Prinsip business plan :
- Perencanaan usaha harus dapat diterima oleh semua pihak
- Perencanaan usaha harus fleksibel dan realistis
- Perencanaan usaha harus mencakup seluruh aspek kegiatan usaha
- Perencanaan usaha harus merumuskan cara-cara kerja usaha yang efektif dan efisien
Kegiatan business plan
- Mempelajari dan meramalkan masa depan usaha
- Menentukan sasaran beserta fasilitas yang diperlukan dalam usaha
- Membuat program kerja dan perhitungan usaha
- Menentukan prosedur kerja di dalam usaha
- Menentukan rencana anggaran usaha
- Membuat kebijaksanaan usaha
Scope business plan
Ada 5 hal penting yang harus ada dalam business plan yaitu:
Ada 5 hal penting yang harus ada dalam business plan yaitu:
- Penjelasan tentang bisnis dan produk/jasa
- Apakah bisnis yang kita geluti dan bisnis apa yang seharusnya kita jalankan?
- Jenis jasa yang dihasilkan dan spesifikasinya
- Penjelasan mengapa bisnis kita menguntungkan dan bagaimana peluangnya di masa y.a.d.
- Hubungan dengan pemasok, perbankan dll
- Keunggulan jasa yang dihasilkan dari kacamata konsumen (ingat : sukses bisnis tergantung pada kepuasan dan loyalitas konsumen)
- Kondisi Pasar dan Rencana Pemasaran
- Siapa pasar/konsumen kita? (segmentasi, targeting, positioning).
- Bagaimana pertumbuhannya dan apakah pasar akan diperluas?
- Market share dan pertumbuhannya.
- Kondisi dan tingkat persaingan (siapa saja pesainganya, seberapa kuat pesaing kita, harga dan strategi pemasarannya)

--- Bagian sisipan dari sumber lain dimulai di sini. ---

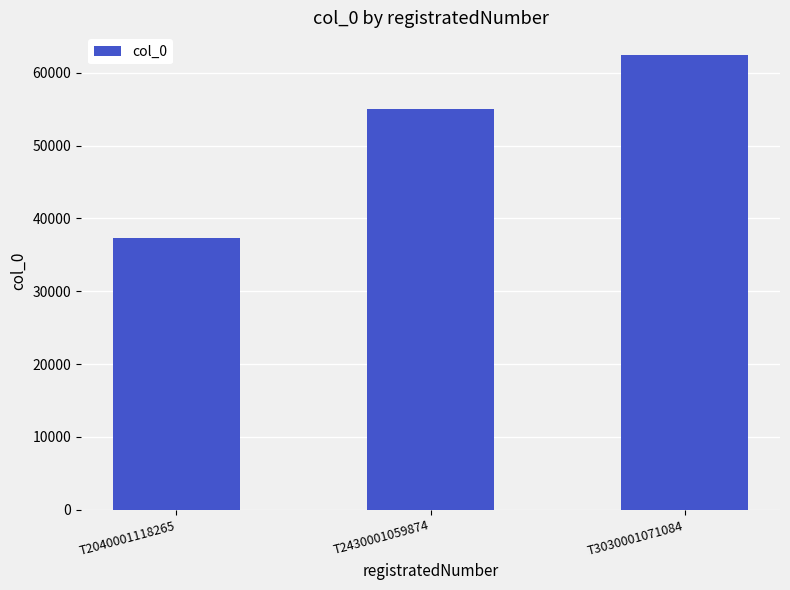

What is the ratio of the value at T3030001071084 to the value at T2430001059874?

1.1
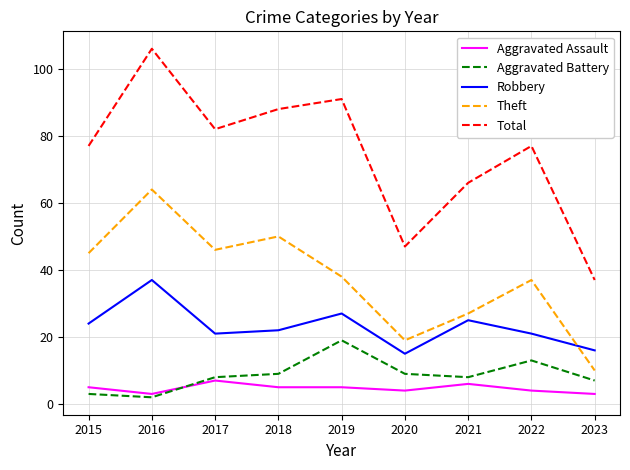

The value of Robbery at 2022 is 8. True or false?

False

- Keunggulan kompetitif yang kita miliki
- Strategi pemasaran yang akan dilakukan (kebijakan harga, mutu pelayanan, citra dll
- Rencana Manajemen dan SDM
- Struktur organisasi
- Jumlah dan kualifikasi manajer dan SDM
- Target yang akan dicapai dan strategi manajemen untuk mengelola bisnis (budaya kerja, pengembangan SDM, sistem kompensasi dll)
- Rencana Operasional
- Sistem pelayanan yang akan dikembangkan
- Shift pelayanan yang akan dilakukan
- Bahan/alat apa saja yang diperlukan dan bagaimana cara pemenuhannya
- Kondisi Keuangan & Rencana Keuangan
- Bagaimana kondisi keuangan saat ini?
- Berapa kebutuhan dana yang diperlukan untuk kegiatan operasional dan pengembangan?
- Apakah membutuhkan pinjaman? Apakah layak secara ekonomis? Bagaimana perhitungannya?
- Seperti apa gambaran anggarannya? Proyeksi cashflow, neraca, rugi laba, BEP dll.
- Sistem akuntansi yang digunakan
- Cara pengendalian biaya
Format dan Isi Business Plan
- Lembar judul/sampul luar
- Ringkasan eksekutif
- Daftar isi
- Latar belakang sejarah (masalah)
- Produk/jasa yang dihasilkan
- Kondisi Pasar dan strategi pemasaran
- Kondisi dan Rencana manajemen dan SDM
- Kondisi Operasional dan Rencana operasional
- Kondisi Keuangan dan rencana keuangan
- Ringkasan informasi keuangan dan lampiran
Demikian artikel dari kami tentang business plan. Terimakasih karena telah berkunjung ke website kami, dan semoga bermanfaat bagi para pembaca.